他曾在傅鸿与身下承|欢的事情,会像烙印一般刻进他的骨子里,永世不能抹去。
更哀愁的是,他迫于生活,还在不断重复着这件事,不停地加深着这个烙印。
啊……好想快点逃出去啊。
浴室里的水声倏然停止。原本还能听见些微哗啦声的卧室,变得格外安静——活像吹完宣判号角后的刑场。
他来了他来了。江玥裹好被子,听着声响心道:刽子手带着大刀向我走来了!我要被处刑了!
但这个比喻还是不太贴切——最贴切的,果然是狼王、狩猎者,和兔子。
沉沦的过程,说是一场单方面的猎杀和进食都不过分。在体型差、力量差的巨大悬殊下,弱势方无权反抗、只能任由宰割。
在绝对的劣势中,人会本能地产生恐惧。好比开轿车的人、会下意识避开大货柜车一般,江玥始终在害怕傅鸿与。
害怕被压制、害怕被碾卷。若是不小心陷于危险之中,轿车会被货柜推平、会被撞开成四分五裂。
想想就可怕。
因此江玥总是恐惧和害怕的心态,多过于其他。
当然,也是有欢|愉成分在的。但在体型差和力量差之外,江玥和傅鸿与间还存在着思维意识的区别;江玥的那点痛快,和畅快尽兴、肆无忌惮的傅鸿相比,根本就是九牛一毛。
傅鸿与的行动方式和亲吻一样,强势、赤|裸。甜言蜜语没有,绝不吝啬力气是真。
这样充满野性的撕咬和抗争,常常让江玥觉得无法承受。
淋漓之际,江玥不小心咬破了嘴唇,血腥味忽地在嘴中漫开,致使浑浊的大脑变清醒不少。他恍惚听到傅鸿与的呼唤。
“玥玥。”
强忍着被碾得欢苦掺半的触觉,江玥软声回应:“……嗯?”
“喜欢先生吗?”
傅鸿与低头亲吻江玥的耳鬓,湿气吹过白皙的脖颈,富有磁性的低沉嗓音中,是难得的温柔。
“爱先生吗?”
“嗯、嗯。”
江玥闭上双眼,蹙起眉头。
“这时候了,先生……先生还问这些!”
江玥将脸埋进被褥间,做出难耐模样。
小兔子乖巧绵软的回答,大大讨好了傅鸿与的心情。傅鸿与放心地又吻了吻江玥的唇,颇为享受地长吁一气。
“那好。”
听着男人舒适的感叹,江玥咬着被褥不忘在心里补充一句。
——骗你的。
零点,瘫软如泥的江玥陷在柔软大床间,满脑子都是睡觉睡觉、我要睡觉。
平时熬夜玩手机时没觉得零点到了好晚、零点到了好累,这种事情之后江玥才会想着不行不行,我必须早点睡。
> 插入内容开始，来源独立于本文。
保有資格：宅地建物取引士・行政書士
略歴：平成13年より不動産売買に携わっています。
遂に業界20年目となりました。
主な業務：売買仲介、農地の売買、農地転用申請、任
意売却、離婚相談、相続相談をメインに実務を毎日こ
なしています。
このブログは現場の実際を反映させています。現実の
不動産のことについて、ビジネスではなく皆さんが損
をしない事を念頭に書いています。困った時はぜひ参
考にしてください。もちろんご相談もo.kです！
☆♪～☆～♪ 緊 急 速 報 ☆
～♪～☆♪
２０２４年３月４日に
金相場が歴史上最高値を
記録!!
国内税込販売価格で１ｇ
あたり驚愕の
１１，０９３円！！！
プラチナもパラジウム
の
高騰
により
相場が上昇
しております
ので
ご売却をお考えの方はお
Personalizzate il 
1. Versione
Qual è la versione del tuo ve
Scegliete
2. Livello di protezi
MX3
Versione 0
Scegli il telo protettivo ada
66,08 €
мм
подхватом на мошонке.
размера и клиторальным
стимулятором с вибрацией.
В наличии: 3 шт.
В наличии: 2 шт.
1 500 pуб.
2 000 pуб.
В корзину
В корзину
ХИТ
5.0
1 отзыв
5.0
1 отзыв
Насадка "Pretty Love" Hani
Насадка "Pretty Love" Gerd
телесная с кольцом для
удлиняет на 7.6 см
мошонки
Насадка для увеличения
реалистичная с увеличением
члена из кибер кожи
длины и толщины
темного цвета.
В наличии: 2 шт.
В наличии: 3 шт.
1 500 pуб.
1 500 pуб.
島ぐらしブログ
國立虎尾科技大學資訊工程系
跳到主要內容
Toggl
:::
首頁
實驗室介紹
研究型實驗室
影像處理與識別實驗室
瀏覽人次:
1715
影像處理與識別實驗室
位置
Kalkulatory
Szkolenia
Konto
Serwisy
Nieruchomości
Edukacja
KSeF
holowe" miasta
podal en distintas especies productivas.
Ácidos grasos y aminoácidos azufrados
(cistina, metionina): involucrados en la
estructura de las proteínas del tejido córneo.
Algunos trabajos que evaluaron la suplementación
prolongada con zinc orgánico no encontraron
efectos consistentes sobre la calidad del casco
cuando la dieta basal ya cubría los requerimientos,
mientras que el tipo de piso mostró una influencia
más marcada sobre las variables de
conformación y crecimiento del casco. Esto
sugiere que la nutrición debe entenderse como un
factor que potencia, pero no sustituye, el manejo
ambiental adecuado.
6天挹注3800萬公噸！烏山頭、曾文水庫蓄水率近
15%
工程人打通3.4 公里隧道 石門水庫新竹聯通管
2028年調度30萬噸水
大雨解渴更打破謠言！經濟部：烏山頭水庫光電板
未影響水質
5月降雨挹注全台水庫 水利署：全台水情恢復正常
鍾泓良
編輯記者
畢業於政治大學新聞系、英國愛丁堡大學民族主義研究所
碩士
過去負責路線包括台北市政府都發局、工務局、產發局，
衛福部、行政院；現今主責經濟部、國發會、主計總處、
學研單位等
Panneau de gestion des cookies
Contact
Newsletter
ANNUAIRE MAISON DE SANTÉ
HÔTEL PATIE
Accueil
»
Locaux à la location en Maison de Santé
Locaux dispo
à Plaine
傅鸿与工作上的事情他不懂,生活上的习惯他可太了解了——那是非常精力充沛、动力十足的。
再不睡,等下被瞧见了精神模样,江玥百分之九十九又要遭罪。
“饱了没?”傅鸿与点上事后烟,拍拍身边的软乎小蚕蛹,“不饱咱们继续。”
“唔……”
江玥扭腰,小幅度蠕动。
“先生别动,人家要睡了。”
“又来这套。”傅鸿与吐烟,“为了你,我今天特地早回了一些、也没折腾你太久。你倒好,天天在我耳边念叨困?”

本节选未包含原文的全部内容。